• TASK INSTRUCTIONS: A faithful, word-for-word transcription of all the data is what is needed.

• ENTRIES SHOWN:
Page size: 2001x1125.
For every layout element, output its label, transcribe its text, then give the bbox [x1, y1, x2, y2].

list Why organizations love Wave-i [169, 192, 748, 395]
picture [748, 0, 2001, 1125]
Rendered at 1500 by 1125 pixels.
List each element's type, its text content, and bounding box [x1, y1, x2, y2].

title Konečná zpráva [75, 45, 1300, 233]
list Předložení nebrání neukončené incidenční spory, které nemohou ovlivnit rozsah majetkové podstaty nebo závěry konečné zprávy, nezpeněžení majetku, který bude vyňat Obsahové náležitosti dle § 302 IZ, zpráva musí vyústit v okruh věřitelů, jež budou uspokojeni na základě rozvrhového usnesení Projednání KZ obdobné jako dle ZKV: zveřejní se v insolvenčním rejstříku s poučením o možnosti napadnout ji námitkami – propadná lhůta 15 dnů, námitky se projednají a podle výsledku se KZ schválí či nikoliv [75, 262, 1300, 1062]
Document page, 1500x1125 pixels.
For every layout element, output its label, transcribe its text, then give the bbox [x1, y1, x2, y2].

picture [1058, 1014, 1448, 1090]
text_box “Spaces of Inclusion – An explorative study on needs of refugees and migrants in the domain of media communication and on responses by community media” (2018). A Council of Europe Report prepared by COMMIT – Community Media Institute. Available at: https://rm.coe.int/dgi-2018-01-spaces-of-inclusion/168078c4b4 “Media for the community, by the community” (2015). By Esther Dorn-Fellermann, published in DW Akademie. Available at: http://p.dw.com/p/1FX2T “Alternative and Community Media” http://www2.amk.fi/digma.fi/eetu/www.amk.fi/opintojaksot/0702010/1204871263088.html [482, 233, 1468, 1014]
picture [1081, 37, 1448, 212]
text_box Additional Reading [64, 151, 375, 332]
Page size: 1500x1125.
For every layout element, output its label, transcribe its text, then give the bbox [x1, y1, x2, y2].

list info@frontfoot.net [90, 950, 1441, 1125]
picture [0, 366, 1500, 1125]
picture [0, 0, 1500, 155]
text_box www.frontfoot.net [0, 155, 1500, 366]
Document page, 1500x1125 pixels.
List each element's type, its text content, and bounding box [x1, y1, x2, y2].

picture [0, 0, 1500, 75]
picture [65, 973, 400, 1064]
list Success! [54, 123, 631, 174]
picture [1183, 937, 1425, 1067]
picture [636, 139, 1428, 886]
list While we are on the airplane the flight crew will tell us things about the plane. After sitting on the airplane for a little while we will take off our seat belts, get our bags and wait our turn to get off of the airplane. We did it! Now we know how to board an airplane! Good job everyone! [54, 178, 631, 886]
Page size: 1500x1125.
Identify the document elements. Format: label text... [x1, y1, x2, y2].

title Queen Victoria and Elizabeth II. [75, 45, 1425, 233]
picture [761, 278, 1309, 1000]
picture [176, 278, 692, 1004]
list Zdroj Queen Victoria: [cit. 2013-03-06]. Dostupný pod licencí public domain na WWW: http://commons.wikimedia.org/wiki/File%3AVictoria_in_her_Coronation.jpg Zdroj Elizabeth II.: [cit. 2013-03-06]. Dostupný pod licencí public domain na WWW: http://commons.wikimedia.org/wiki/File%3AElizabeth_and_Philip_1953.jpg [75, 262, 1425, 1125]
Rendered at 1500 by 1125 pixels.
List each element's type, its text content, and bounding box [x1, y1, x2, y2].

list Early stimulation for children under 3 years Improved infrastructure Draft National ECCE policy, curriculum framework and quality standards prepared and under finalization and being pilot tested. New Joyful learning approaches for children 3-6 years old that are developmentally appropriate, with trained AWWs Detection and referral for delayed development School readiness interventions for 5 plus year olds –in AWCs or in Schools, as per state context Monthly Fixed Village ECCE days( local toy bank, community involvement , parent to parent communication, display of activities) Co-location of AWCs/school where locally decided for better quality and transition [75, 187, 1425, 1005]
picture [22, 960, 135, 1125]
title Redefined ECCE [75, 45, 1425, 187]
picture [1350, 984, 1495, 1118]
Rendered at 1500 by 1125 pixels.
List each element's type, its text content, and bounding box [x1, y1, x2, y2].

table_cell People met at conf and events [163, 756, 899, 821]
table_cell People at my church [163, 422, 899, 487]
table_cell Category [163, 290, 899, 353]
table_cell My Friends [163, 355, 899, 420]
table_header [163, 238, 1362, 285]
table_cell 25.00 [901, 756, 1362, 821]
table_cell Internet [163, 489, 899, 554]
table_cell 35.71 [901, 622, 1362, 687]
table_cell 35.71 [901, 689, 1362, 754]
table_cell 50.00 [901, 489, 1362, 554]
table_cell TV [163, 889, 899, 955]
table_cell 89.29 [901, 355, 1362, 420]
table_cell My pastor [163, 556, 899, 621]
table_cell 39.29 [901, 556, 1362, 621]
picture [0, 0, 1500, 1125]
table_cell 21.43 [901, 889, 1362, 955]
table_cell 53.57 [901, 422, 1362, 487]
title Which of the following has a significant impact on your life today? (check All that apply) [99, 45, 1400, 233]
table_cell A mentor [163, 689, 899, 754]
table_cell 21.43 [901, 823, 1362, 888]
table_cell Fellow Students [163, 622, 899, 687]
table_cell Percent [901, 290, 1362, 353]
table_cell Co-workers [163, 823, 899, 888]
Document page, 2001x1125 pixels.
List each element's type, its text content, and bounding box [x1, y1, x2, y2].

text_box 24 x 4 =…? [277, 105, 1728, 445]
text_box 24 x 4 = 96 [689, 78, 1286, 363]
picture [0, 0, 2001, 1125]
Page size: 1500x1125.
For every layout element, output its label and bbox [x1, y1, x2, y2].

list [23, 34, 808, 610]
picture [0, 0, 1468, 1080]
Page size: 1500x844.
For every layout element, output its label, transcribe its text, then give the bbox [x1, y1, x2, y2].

• RESPONSE TO THE TASK:
Page size: 2001x1125.
For every layout element, output its label, transcribe its text, then give the bbox [x1, y1, x2, y2].

list Why organizations love Wave-i [169, 192, 748, 395]
picture [748, 0, 2001, 1125]
Rendered at 1500 by 1125 pixels.
List each element's type, its text content, and bounding box [x1, y1, x2, y2].

title Konečná zpráva [75, 45, 1300, 233]
list Předložení nebrání neukončené incidenční spory, které nemohou ovlivnit rozsah majetkové podstaty nebo závěry konečné zprávy, nezpeněžení majetku, který bude vyňat Obsahové náležitosti dle § 302 IZ, zpráva musí vyústit v okruh věřitelů, jež budou uspokojeni na základě rozvrhového usnesení Projednání KZ obdobné jako dle ZKV: zveřejní se v insolvenčním rejstříku s poučením o možnosti napadnout ji námitkami – propadná lhůta 15 dnů, námitky se projednají a podle výsledku se KZ schválí či nikoliv [75, 262, 1300, 1062]
Document page, 1500x1125 pixels.
For every layout element, output its label, transcribe its text, then give the bbox [x1, y1, x2, y2].

picture [1058, 1014, 1448, 1090]
text_box “Spaces of Inclusion – An explorative study on needs of refugees and migrants in the domain of media communication and on responses by community media” (2018). A Council of Europe Report prepared by COMMIT – Community Media Institute. Available at: https://rm.coe.int/dgi-2018-01-spaces-of-inclusion/168078c4b4 “Media for the community, by the community” (2015). By Esther Dorn-Fellermann, published in DW Akademie. Available at: http://p.dw.com/p/1FX2T “Alternative and Community Media” http://www2.amk.fi/digma.fi/eetu/www.amk.fi/opintojaksot/0702010/1204871263088.html [482, 233, 1468, 1014]
picture [1081, 37, 1448, 212]
text_box Additional Reading [64, 151, 375, 332]
Page size: 1500x1125.
For every layout element, output its label, transcribe its text, then give the bbox [x1, y1, x2, y2].

list info@frontfoot.net [90, 950, 1441, 1125]
picture [0, 366, 1500, 1125]
picture [0, 0, 1500, 155]
text_box www.frontfoot.net [0, 155, 1500, 366]
Document page, 1500x1125 pixels.
List each element's type, its text content, and bounding box [x1, y1, x2, y2].

picture [0, 0, 1500, 75]
picture [65, 973, 400, 1064]
list Success! [54, 123, 631, 174]
picture [1183, 937, 1425, 1067]
picture [636, 139, 1428, 886]
list While we are on the airplane the flight crew will tell us things about the plane. After sitting on the airplane for a little while we will take off our seat belts, get our bags and wait our turn to get off of the airplane. We did it! Now we know how to board an airplane! Good job everyone! [54, 178, 631, 886]
Page size: 1500x1125.
Identify the document elements. Format: label text... [x1, y1, x2, y2].

title Queen Victoria and Elizabeth II. [75, 45, 1425, 233]
picture [761, 278, 1309, 1000]
picture [176, 278, 692, 1004]
list Zdroj Queen Victoria: [cit. 2013-03-06]. Dostupný pod licencí public domain na WWW: http://commons.wikimedia.org/wiki/File%3AVictoria_in_her_Coronation.jpg Zdroj Elizabeth II.: [cit. 2013-03-06]. Dostupný pod licencí public domain na WWW: http://commons.wikimedia.org/wiki/File%3AElizabeth_and_Philip_1953.jpg [75, 262, 1425, 1125]
Rendered at 1500 by 1125 pixels.
List each element's type, its text content, and bounding box [x1, y1, x2, y2].

list Early stimulation for children under 3 years Improved infrastructure Draft National ECCE policy, curriculum framework and quality standards prepared and under finalization and being pilot tested. New Joyful learning approaches for children 3-6 years old that are developmentally appropriate, with trained AWWs Detection and referral for delayed development School readiness interventions for 5 plus year olds –in AWCs or in Schools, as per state context Monthly Fixed Village ECCE days( local toy bank, community involvement , parent to parent communication, display of activities) Co-location of AWCs/school where locally decided for better quality and transition [75, 187, 1425, 1005]
picture [22, 960, 135, 1125]
title Redefined ECCE [75, 45, 1425, 187]
picture [1350, 984, 1495, 1118]
Rendered at 1500 by 1125 pixels.
List each element's type, its text content, and bounding box [x1, y1, x2, y2].

table_cell People met at conf and events [163, 756, 899, 821]
table_cell People at my church [163, 422, 899, 487]
table_cell Category [163, 290, 899, 353]
table_cell My Friends [163, 355, 899, 420]
table_header [163, 238, 1362, 285]
table_cell 25.00 [901, 756, 1362, 821]
table_cell Internet [163, 489, 899, 554]
table_cell 35.71 [901, 622, 1362, 687]
table_cell 35.71 [901, 689, 1362, 754]
table_cell 50.00 [901, 489, 1362, 554]
table_cell TV [163, 889, 899, 955]
table_cell 89.29 [901, 355, 1362, 420]
table_cell My pastor [163, 556, 899, 621]
table_cell 39.29 [901, 556, 1362, 621]
picture [0, 0, 1500, 1125]
table_cell 21.43 [901, 889, 1362, 955]
table_cell 53.57 [901, 422, 1362, 487]
title Which of the following has a significant impact on your life today? (check All that apply) [99, 45, 1400, 233]
table_cell A mentor [163, 689, 899, 754]
table_cell 21.43 [901, 823, 1362, 888]
table_cell Fellow Students [163, 622, 899, 687]
table_cell Percent [901, 290, 1362, 353]
table_cell Co-workers [163, 823, 899, 888]
Document page, 2001x1125 pixels.
List each element's type, its text content, and bounding box [x1, y1, x2, y2].

text_box 24 x 4 =…? [277, 105, 1728, 445]
text_box 24 x 4 = 96 [689, 78, 1286, 363]
picture [0, 0, 2001, 1125]
Page size: 1500x1125.
For every layout element, output its label and bbox [x1, y1, x2, y2].

list [23, 34, 808, 610]
picture [0, 0, 1468, 1080]
Page size: 1500x844.
For every layout element, output its label, transcribe its text, then give the bbox [x1, y1, x2, y2].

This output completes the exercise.